Zaid bin Wahb rahimahullah berkata: “Hudzaifah pernah melihat seorang laki-laki tidak menyempurnakan ruku’ dan sujudnya, ia lalu berkata: “Kamu belum shalat, seandainya engkau mati (dengan membawa shalat seperti ini), niscaya engkau mati di luar fitrah (Islam) yang sesuai dengan fitrah diciptakannya Muhammad Shallallahu ‘alaihi wa sallam“.

Orang yang tidak thuma’ninah dalam shalat, sedang ia mengetahui hukumnya, maka wajib baginya mengulangi shalatnya seketika dan bertaubat atas shalat-shalat yang dia lakukan tanpa thuma’ninah pada masa-masa lalu. Ia tidak wajib mengulangi shalat-shalatnya di masa lalu, berdasarkan hadits:

 ِارْجِعْ فَصَلِّ فَإِنَّكَ لَمْ تُصَلِّ

“Kembalilah, dan shalatlah, sesungguhnya engkau belum shalat”.

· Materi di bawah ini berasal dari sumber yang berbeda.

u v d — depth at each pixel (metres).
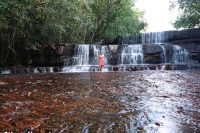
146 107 5.92
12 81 12.16
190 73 16.09
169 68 20.42
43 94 7.88
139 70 20.11
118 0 32.06
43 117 5.01
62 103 6.42
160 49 25.38
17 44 24.55
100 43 31.80
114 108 5.83
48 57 24.56
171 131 4.12
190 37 28.36
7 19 20.30
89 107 5.95
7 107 5.89
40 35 24.97
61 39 27.33
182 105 6.10
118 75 15.24
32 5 20.36
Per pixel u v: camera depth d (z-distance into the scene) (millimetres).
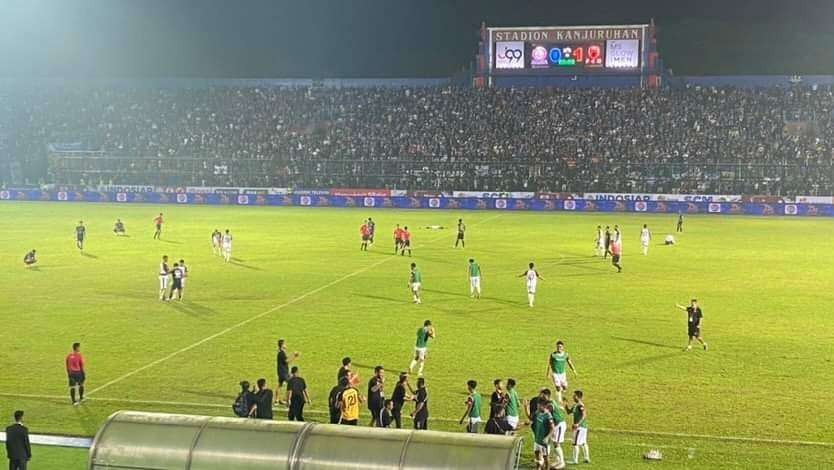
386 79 142625
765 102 123188
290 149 124000
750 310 43500
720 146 115562
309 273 55469
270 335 37781
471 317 41656
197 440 18188
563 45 129625
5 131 131375
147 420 18781
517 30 130625
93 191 118188
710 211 105500
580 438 22797
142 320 40969
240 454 17891
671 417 26672
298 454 17703
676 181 110375
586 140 119688
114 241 72188
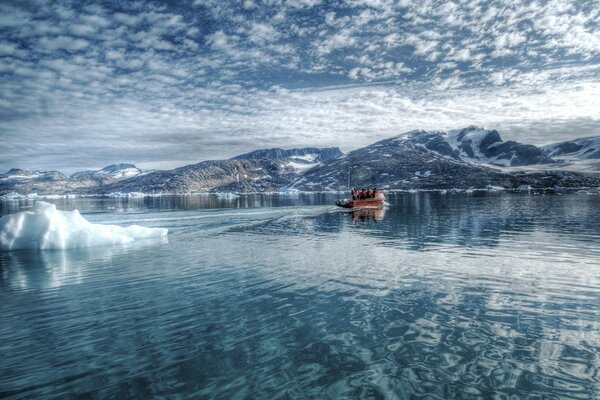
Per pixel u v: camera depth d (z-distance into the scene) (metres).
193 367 7.77
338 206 63.09
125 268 17.77
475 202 80.06
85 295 13.27
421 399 6.52
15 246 23.69
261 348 8.62
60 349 8.76
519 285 13.61
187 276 15.96
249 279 15.19
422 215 46.50
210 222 40.84
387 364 7.78
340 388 6.89
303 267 17.28
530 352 8.25
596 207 58.47
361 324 9.98
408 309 11.13
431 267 16.78
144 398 6.67
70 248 24.08
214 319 10.59
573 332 9.32
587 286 13.40
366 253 20.62
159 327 10.05
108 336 9.48
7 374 7.60
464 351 8.32
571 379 7.14
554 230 29.66
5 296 13.30
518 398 6.55
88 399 6.68
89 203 124.19
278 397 6.62
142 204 108.25
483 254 19.73
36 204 25.78
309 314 10.85
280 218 45.22
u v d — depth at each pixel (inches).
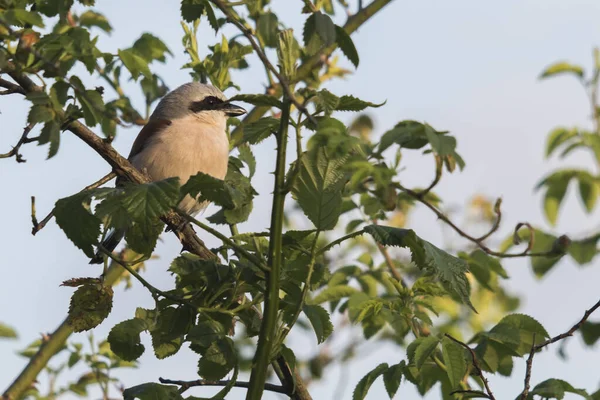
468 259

Bagaimana Cara Agar Kita Dapat Khusyuk dan Tuma’ninah

Ada beberapa cara yang mungkin kita bisa tempuh agar kita bisa khusyuk dalam shalat kita, dan bisa merenungi makna dan kandungan doa-doa kita dalam shalat, serta menjauhkan godaan dan bisikan syetan yang merusak shalat kita, hal-hal tersebut diantaranya adalah:
  1. Merasakan keagungan Allah dan menghadirkan segenap perasaan kita ketika hendak atau sedang melakukan shalat. Ketika kita mengatakan  “ الله أكبر” (Allah Maha Besar), maka dibenak kita tidak ada yang lebih besar dari-Nya, dan meninggalkan seluruh urusan duniawi dibelakang kita, kita juga harus tahu bahwa tidaklah ada bagi seseorang dari pahala shalatnnya kecuali sesuai dengan apa yang ia sadari dan ia mengerti darinya, dengan kata lain jika kita lalai ditengah-tengah shalat kita dan tidak menyadari apa yang  sedang kita baca maka kita tidak akan memperoleh apa-apa dari shalat kita. Oleh karena itu ketika kita shalat hendaknya kita konsentrasi penuh untuk menjaga kesinambungan hubungan kita dengan sang Pencipta dan terus berusaha untuk memahami dan menyadari doa dan bacaan-bacaan yang kita lantunkan selama shalat.
  2. Mengikhlaskan niat hanya untuk Allah semata. Karena semua amal perbuatan kita tergantung kepada niatnya.
  3. Memperbanyak istighfar dan memohon ampun kepada Allah, karena dengan banyak beristighfar hati kita akan bersih dan tenang, sebagaimana yang dilakukan oleh Rasulullah shallallahu alaihi wa sallam, bahwa beliau beristighfar dalam sehari semalam tidak kurang dari tujupuluh kali.
  4. Meninggalkan maksiat. Karena ia menyebabkan kegundahan dan meninggalkan noda dihati.
  5. Memohon perlindungan kepada Allah dari gangguan syetan dan godaannya.
  6. Banyak berdoa kepada Allah, karena ia adalah senjata setiap muslim, mohonlah agar dimudahkan untuk menjalani ketaatan kepada-Nya dan dijauhkan dari fitnah dan cobaan baik yang nampak maupun yang tidak nampak.
Jika kita mengikuti dan mempraktekan langkah-langkah ini, insya Allah kita akan dimudahkan untuk bisa khusyuk dalam shalat dan semua ibadah kita.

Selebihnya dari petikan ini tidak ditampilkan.